**INSTRUÇÕES DAS TAREFAS:**
1 > Liste todos os dias da semana citados no texto sobre o futebol em Bebedouro.
2 > Retome o texto sobre o futebol em Bebedouro a partir do ponto em que ele termina.

====== TEXTO DO EXERCÍCIO ======

ESPETÁCULO DOS HORRORES
   Flávio  Saraiva  │     6 de abril de 2015   │     23:22  │  0

ESPETÁCULO DOS HORRORESNascido e criado em Bebedouro, tinha no futebol uma das poucas diversões acessíveis, tanto para jogar como para assistir aos jogos, quando podia.  O CSA era o clube querido por influência direta da proximidade do Estádio Gustavo Paiva e dos meus tios, torcedores doentes. Programação semanal definida, treinos coletivos nas tardes de terça e sexta-feira, recreação na manhã de sábado e jogos na quarta-feira e domingo.

Com o Rei Pelé lotado, tive o grande prazer de assistir ao melhor do futebol, mesmo nos campeonatos estaduais, diante de equipes do Interior carentes de investimentos, fato que determinava o título de campeão ao CSA ou CRB, os grandes clubes da Capital. Tempo bom.

====== INFORMAÇÕES FORNECIDAS ======

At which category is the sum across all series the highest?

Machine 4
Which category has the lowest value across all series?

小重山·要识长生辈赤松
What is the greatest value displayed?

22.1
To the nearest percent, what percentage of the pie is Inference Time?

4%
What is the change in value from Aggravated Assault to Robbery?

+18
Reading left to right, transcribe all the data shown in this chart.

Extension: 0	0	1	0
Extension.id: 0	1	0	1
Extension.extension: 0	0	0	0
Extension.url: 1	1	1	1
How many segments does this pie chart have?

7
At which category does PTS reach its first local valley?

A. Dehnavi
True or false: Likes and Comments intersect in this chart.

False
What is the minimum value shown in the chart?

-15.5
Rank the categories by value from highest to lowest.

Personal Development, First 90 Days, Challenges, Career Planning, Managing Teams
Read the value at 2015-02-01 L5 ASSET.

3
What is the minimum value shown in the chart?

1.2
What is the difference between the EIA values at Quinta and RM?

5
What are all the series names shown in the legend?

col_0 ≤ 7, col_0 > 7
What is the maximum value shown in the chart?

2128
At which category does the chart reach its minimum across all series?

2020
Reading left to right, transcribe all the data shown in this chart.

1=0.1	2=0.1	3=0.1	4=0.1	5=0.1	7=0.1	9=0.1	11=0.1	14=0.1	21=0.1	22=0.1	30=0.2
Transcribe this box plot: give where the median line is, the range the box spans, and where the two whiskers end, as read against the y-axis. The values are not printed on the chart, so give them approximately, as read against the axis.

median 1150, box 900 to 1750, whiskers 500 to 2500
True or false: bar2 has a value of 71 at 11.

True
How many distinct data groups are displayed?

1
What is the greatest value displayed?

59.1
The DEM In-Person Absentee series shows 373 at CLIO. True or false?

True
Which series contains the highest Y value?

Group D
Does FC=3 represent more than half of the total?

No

======

**CONJUNTO DE RESPOSTAS:**
1 > terça, sexta-feira, sábado, quarta-feira, domingo

2 >
Na semana que passou, a TV Gazeta fez bela campanha de divulgação do jogo CSA x CRB, o clássico das multidões do domingo 05/04. Os ídolos dos dois times deram entrevistas, comentaram suas vitórias e o prazer de jogar o grande clássico. O fundo musical contagiante das chamadas convidava a todos para o que seria a grande festa.

Meu sobrinho de 5 anos, recentemente inoculado pelo vírus azulino, lamentava não poder assistir ao grande jogo no estádio, argumentando que iria ter muita briga e seria muito perigoso, mas conformado com a transmissão ao vivo pela TV Gazeta.

Na tarde do jogo, pouco antes do pontapé inicial, ouvi o lamento de um torcedor do CRB que havia sido ameaçado por integrantes da Mancha Azul, torcida organizada do CSA, fazendo com que tirasse a camisa do time do coração e a enfiasse por dentro da bermuda, prevenindo-se de novas ameaças. A preocupação dele aumentou com a possibilidade de vitória do CRB, o que aconteceu, pois sabia que a Mancha iria aterrorizar.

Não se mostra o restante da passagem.